DHS acts as though white-supremacist groups and militias believing in Zionist world conspiracies stopped existing between 2000 and 2008. Of course they didn’t; George Bush’s strong support for Israel fed those nutcase groups for eight years. Are those groups growing in the last five months, after what DHS assumes is the trigger for all this hate — the election of Barack Obama? They provide absolutely no evidence at all for it, and in fact repeat over and over again that they don’t have that data in a hail of May Bes.
This is shameful. And he makes the same point as this post:
Imagine, if you will, what the Left would say if we took this entire document and replaced all references to “military veterans” with “Muslims”, and all references to “abortion” with “universal health care”, and then predated this DHS report to 2008, during the Bush administration. They’d be screaming about being smeared as traitors for their political beliefs, and they’d be right to do so. That’s exactly what the Obama administration and Janet Napolitano has done here.

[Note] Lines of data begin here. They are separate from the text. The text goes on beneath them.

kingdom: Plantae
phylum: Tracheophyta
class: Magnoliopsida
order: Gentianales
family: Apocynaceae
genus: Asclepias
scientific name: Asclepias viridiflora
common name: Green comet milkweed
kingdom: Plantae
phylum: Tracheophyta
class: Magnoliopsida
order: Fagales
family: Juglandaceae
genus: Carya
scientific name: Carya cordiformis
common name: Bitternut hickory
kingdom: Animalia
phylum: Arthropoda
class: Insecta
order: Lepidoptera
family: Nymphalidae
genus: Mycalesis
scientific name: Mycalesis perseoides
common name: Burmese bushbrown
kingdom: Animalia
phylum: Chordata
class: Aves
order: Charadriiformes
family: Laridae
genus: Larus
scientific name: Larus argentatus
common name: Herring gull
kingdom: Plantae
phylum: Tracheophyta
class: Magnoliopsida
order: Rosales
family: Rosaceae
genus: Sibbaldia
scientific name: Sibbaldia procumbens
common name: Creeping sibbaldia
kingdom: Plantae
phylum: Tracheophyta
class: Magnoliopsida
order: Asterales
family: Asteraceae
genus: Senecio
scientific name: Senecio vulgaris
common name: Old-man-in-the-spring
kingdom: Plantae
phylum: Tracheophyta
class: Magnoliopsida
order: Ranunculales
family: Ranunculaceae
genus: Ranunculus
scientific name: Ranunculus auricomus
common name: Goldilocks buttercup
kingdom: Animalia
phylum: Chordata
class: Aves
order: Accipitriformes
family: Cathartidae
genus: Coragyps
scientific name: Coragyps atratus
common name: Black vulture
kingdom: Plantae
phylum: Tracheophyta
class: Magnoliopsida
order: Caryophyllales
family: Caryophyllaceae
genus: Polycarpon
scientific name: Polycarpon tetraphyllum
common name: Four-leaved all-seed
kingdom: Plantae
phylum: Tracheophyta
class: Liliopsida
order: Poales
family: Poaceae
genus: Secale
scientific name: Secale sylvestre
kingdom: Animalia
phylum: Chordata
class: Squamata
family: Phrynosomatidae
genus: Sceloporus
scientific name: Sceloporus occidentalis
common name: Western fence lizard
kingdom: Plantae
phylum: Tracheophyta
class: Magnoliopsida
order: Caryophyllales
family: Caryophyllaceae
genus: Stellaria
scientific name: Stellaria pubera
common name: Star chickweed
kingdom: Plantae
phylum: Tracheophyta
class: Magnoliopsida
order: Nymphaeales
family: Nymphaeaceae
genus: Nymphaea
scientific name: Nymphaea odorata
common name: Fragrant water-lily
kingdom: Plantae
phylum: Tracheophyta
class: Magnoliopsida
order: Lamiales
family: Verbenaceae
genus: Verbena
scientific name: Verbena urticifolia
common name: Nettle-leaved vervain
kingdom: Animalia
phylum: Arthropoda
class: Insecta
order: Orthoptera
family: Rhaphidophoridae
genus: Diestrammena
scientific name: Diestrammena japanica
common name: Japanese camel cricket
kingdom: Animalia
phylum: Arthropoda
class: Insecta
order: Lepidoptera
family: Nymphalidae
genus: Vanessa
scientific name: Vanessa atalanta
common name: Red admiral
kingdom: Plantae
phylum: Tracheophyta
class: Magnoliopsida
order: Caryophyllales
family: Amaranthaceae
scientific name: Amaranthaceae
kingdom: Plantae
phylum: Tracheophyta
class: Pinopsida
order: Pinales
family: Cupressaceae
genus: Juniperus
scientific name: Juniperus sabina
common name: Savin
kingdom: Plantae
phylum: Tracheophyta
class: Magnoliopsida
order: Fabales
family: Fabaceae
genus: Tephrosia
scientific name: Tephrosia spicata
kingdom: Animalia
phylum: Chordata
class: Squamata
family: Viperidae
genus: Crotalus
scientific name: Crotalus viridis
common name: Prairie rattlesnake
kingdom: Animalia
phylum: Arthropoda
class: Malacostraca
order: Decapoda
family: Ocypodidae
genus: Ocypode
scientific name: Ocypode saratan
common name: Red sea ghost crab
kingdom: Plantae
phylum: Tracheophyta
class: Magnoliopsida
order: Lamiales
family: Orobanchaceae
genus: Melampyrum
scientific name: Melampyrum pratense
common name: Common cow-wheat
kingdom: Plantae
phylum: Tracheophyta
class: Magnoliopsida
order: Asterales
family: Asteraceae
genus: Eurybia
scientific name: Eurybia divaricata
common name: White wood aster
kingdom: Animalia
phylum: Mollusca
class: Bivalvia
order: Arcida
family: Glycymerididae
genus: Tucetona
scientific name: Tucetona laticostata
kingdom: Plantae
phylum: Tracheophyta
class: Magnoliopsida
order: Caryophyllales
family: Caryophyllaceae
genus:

But it’s OK, because they’re just “rightwingers.”
[Update early evening]
Powerline has a fisking:
It’s hard to avoid the conclusion that this Homeland Security report is politically motivated, and reflects the authors’ political prejudices more than an objective evaluation of a significant terrorist threat. In that context, the report’s conclusion seems a bit ominous:
DHS/I&A will be working with its state and local partners over the next several months to ascertain with greater regional specificity the rise in rightwing extremist activity in the United States, with a particular emphasis on the political, economic, and social factors that drive rightwing extremist radicalization.
Indeed.
[Tax Day update]
The people who put together this little political hit piece couldn’t even get their facts straight.